Technical terms explaining delays, and possible reasons
Some of these terms are defined here.
- IOSQ – The time before the request leaves the CPU and into the I/O subsystem.
- In z/OS, all paths to the device are busy. You can defined multiple paths to the disks using PAV.
- All the I/O Processors are busy
- The I/O could be delayed because a higher priority I/O took precedence.
- Pending – getting from the I/O subsystem down to the storage controller, (the time required to get the storage hardware to initiate an I/O operation).
- The FICON channel is overloaded and cannot be used, or the channel is busy.

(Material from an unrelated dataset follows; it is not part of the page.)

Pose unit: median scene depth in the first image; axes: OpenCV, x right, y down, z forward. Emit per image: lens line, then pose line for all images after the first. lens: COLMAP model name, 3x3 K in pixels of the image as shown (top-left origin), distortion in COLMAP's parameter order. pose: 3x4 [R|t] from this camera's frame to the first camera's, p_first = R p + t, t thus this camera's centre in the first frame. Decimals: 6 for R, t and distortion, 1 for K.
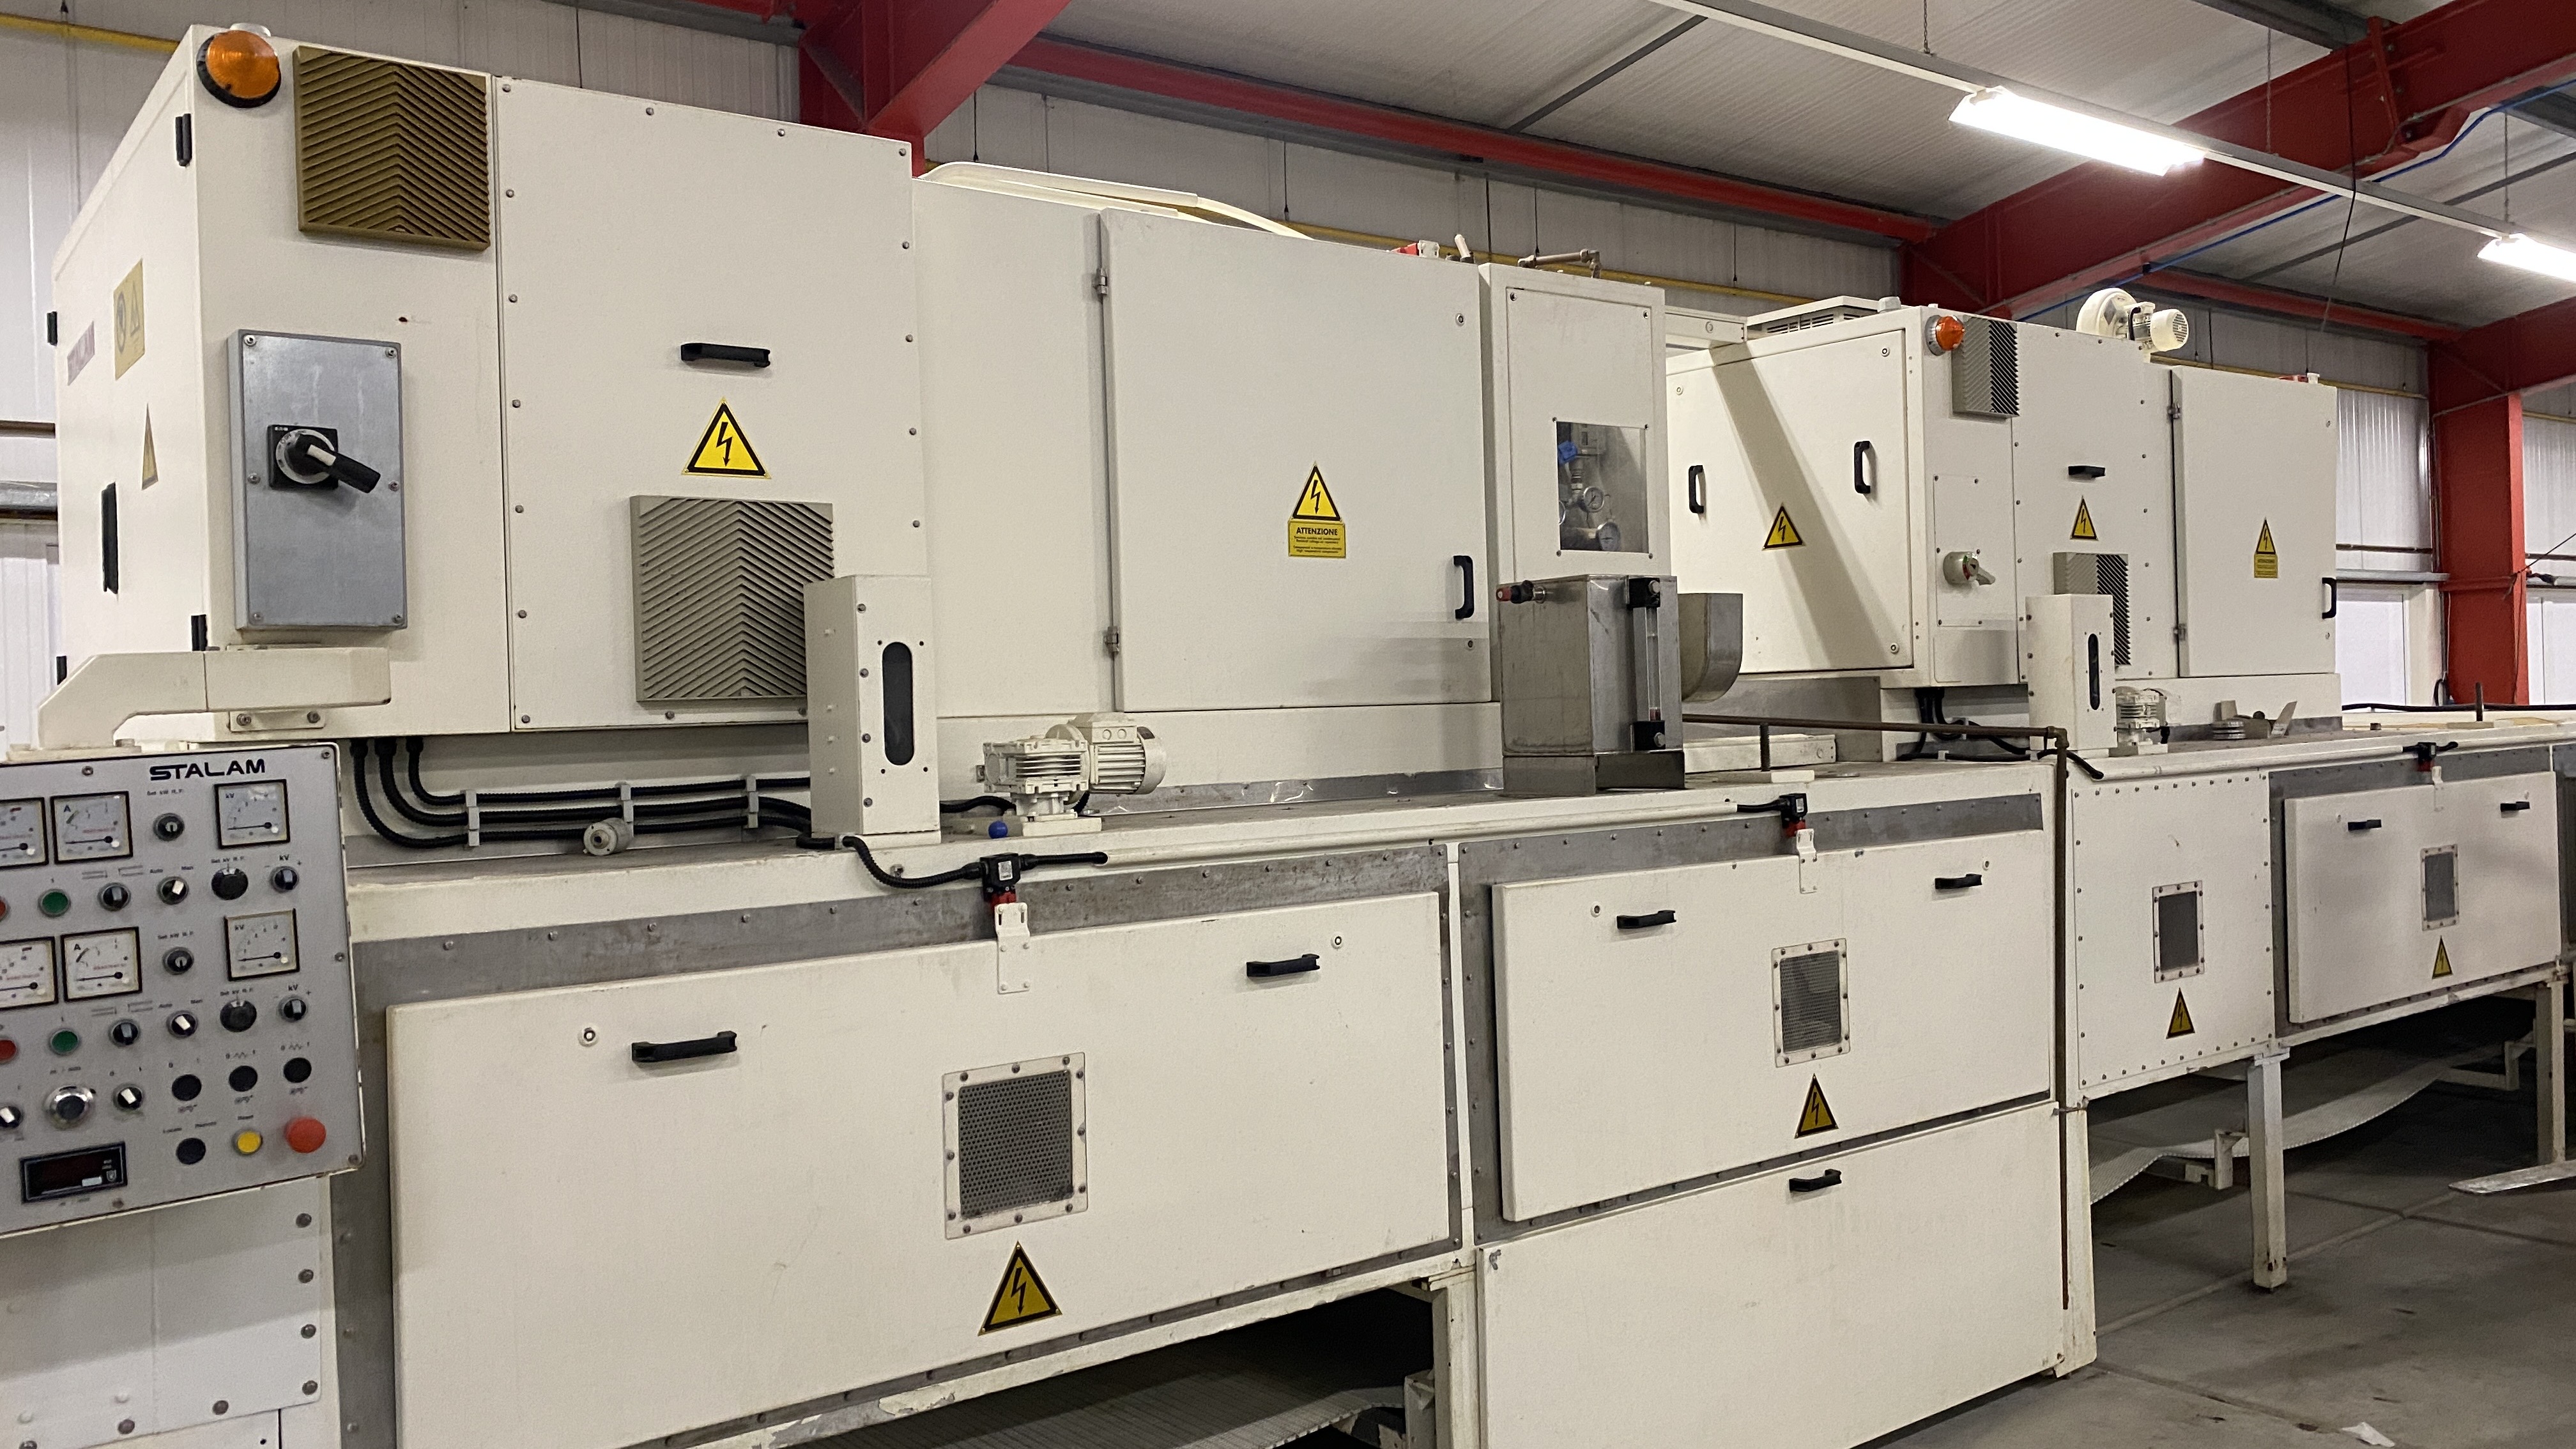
lens RADIAL K [[1920.2, 0, 1288.0], [0, 1920.2, 724.5], [0, 0, 1]] dist [0.070264, -0.069705]
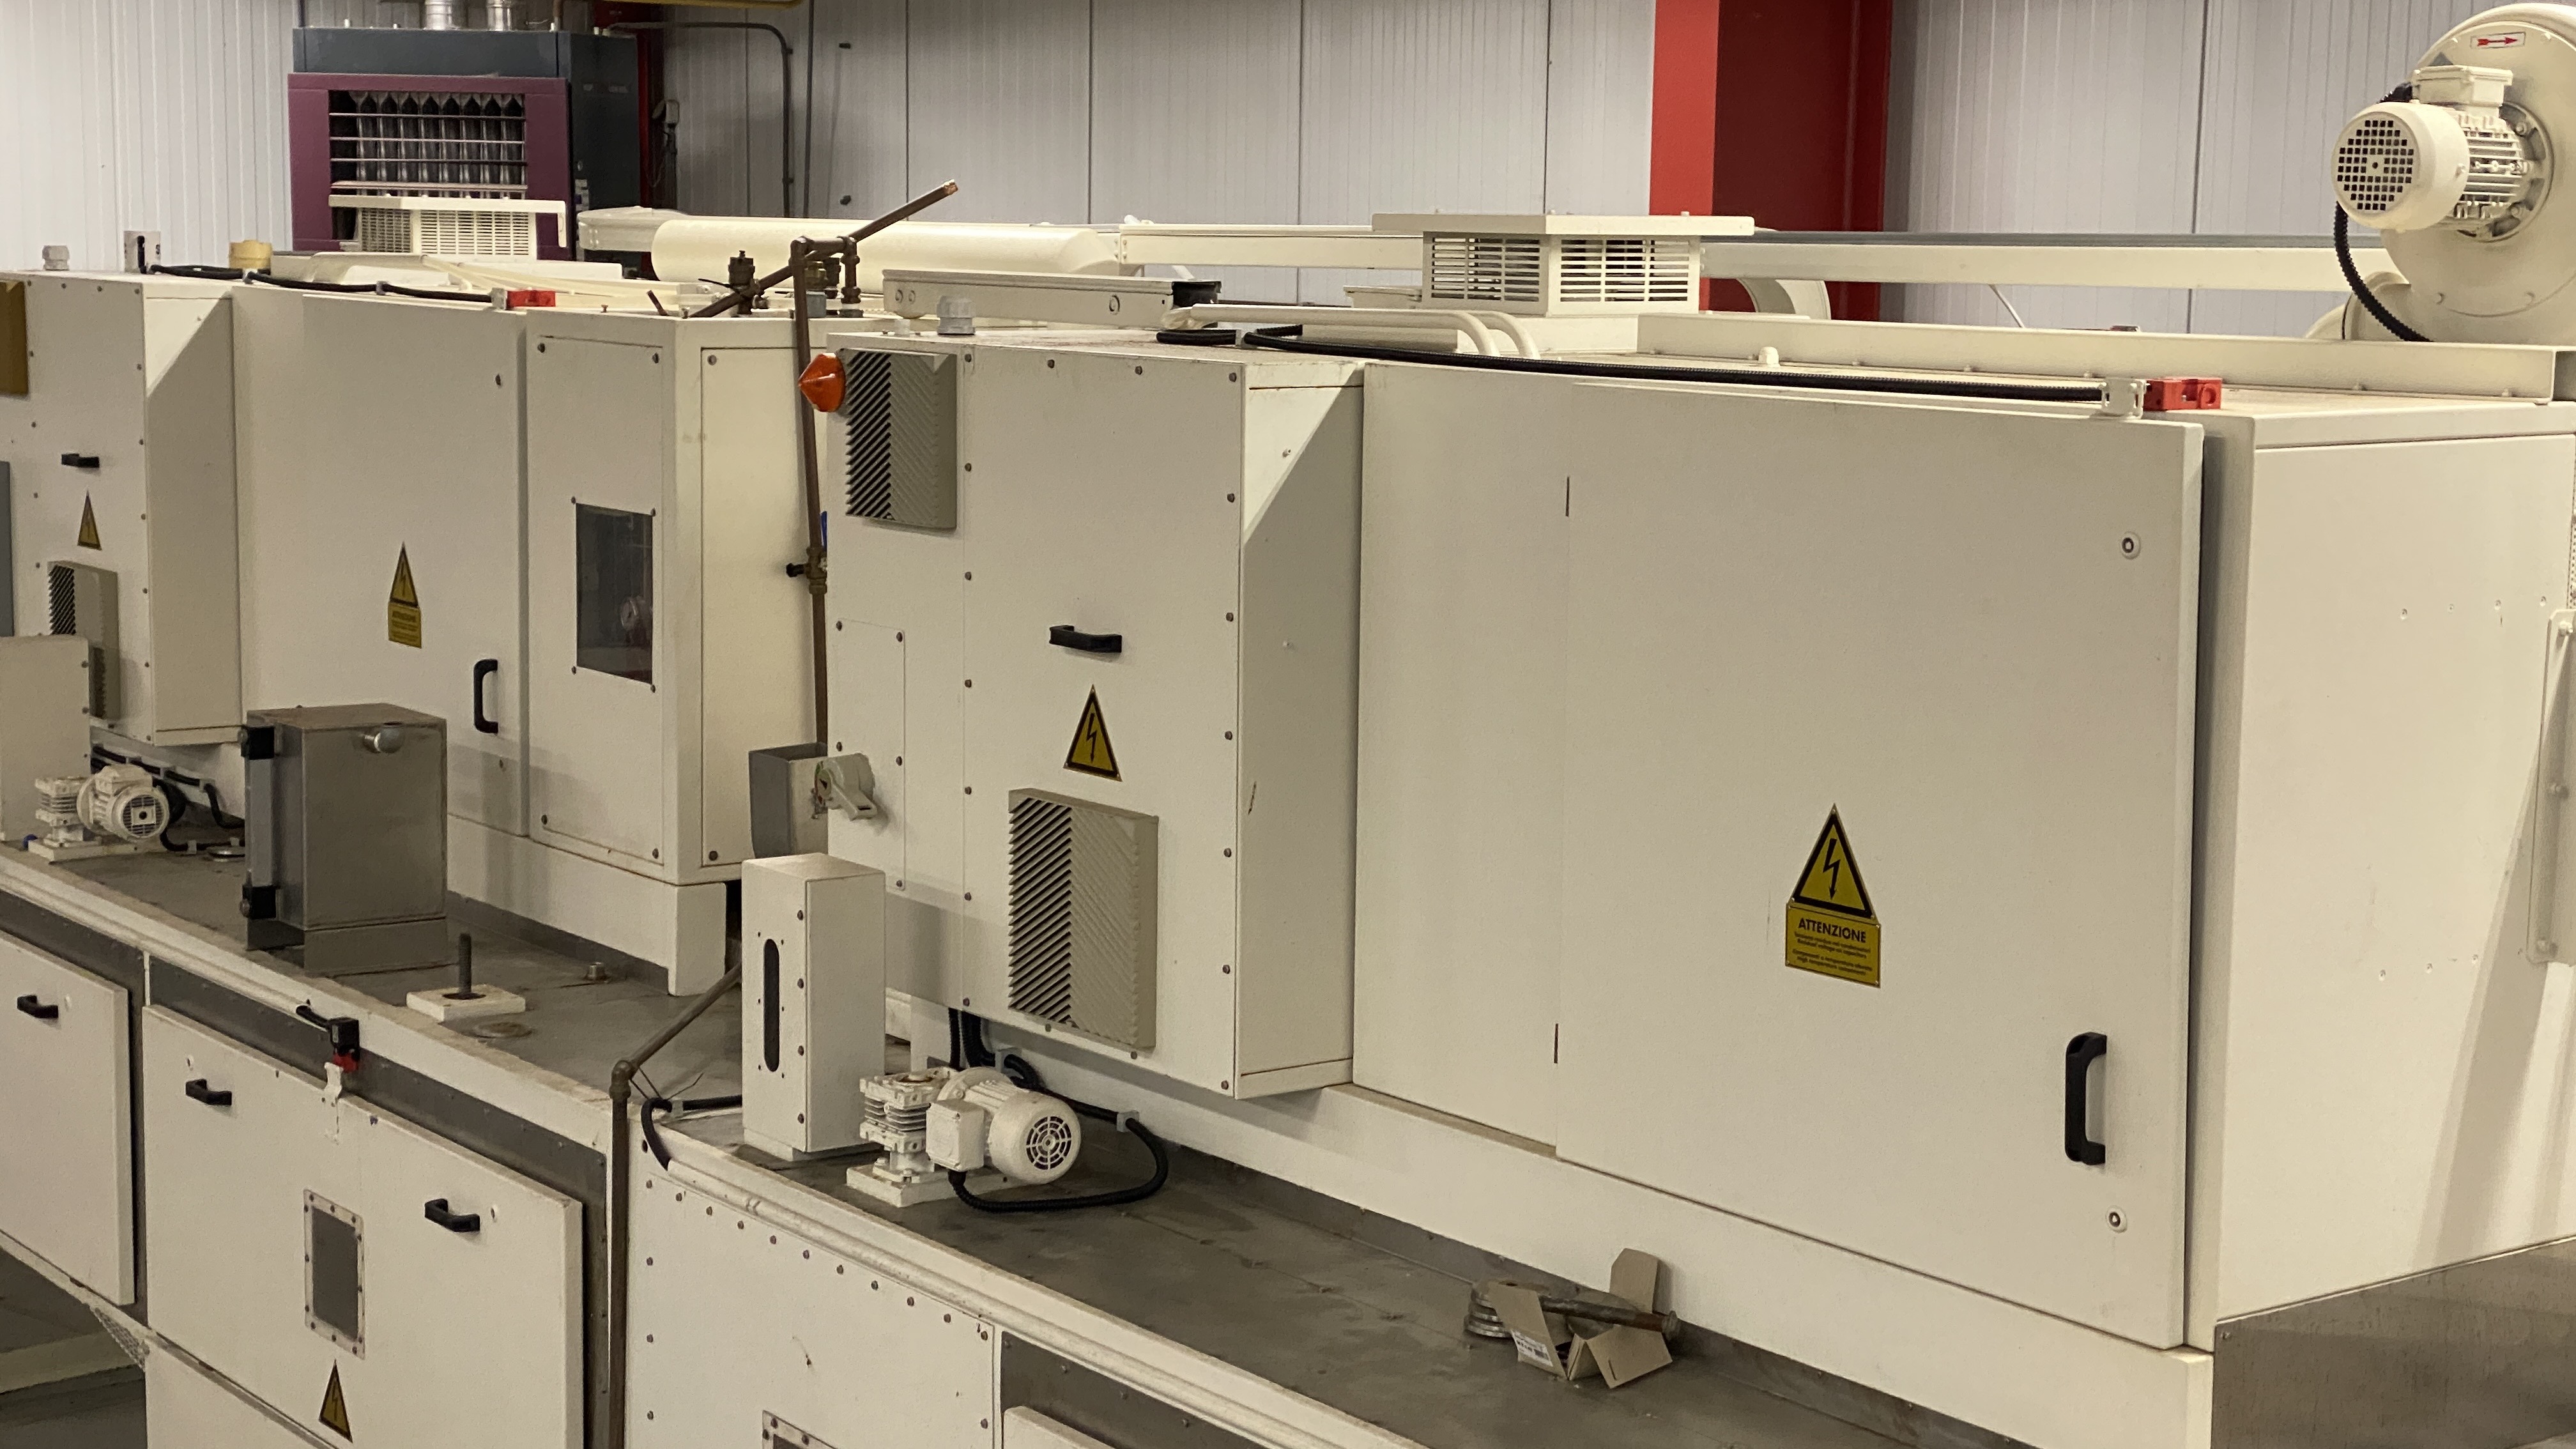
lens RADIAL K [[3822.8, 0, 1288.0], [0, 3822.8, 724.5], [0, 0, 1]] dist [0.309332, -1.102136]
pose [[-0.011722, 0.162874, -0.986577, 2.460085], [-0.025061, 0.986287, 0.163123, -0.480515], [0.999617, 0.026636, -0.007480, 1.886078]]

- This mainframe already has a reserve on the volume.
- The FICON director (FICON router) is busy.
- The Command Response measures the delay to get from the I/O subsystem to the Storage Controller and back – think of it as a TCP/IP ping.
- Device busy delay might mean:
- Another system is using the volume.
- Another system reserved the device, but is not actually using it.
- Connect time – The time the Storage Controller was active. Processing the data – read or write. There is connect time talking to the FICON, and also connect time talking to the disks.
- Control unit queue time, this is the time queuing within the Storage Control unit – think of it as an enqueue on a track or cylinder.
- Transferring data. Note: data may be multiplexed down a connection. More connections can slow down a requests transfer rate. Think of a road – when there is too much traffic, the traffic slows down.
- FICON internal chat.
- The amount of data to process. The more data, the longer the transfer takes.
- Disconnect – Time spent accessing the disks. This could be accessing local disks, or accessing remote (mirrored) disks. The Storage controller is not doing any work while the disk is busy.
- The volume is reserved by another system.
- Waiting for the arm to move, or the disk to rotate (for spinning disks).
- The disk is processing the request – for example a cache miss means the disk has to be read.
- Waiting for a signal from a remote peer to say that write data has been stored.
- Some SMF records have a field “Read Disconnect time”. This indicates the read wanted a record which was not in the controller cache.
- Device Active Only time (DAO). The channel has finished its work, but the disk was busy for a little longer (for example waiting for a remote disk to complete). This is the additional time after the channel has finished.
- Service time: The duration between the SSCH and the interrupt at the end of the I/O.
- Interrupt Delay Time. This is the delay between the I/O subsystem getting the interrupt, and z/OS issuing the TSCH to get the status. If your z/OS image is running as an LPAR, this includes time to dispatch your LPAR, and then for your LPAR to issue the TSCH instruction.
Do I need to know this?
Most of the time you do not need to know about disk performance, as most disk are solid state, and data is in cache – but if you have performance problem – it is worth checking the datasets are not the cause.
In the SMF 42 records you get the following durations (average) in microseconds
- Response time
- Initial Command Response (ping)
- Device busy time
- Connect time
- Control Unit Queue
- Disconnect time
- Disconnect time for reads
- Response time per random read
- Service time per random read
Note:Application resume delay is for the z/Hyperlink Synchronous IO.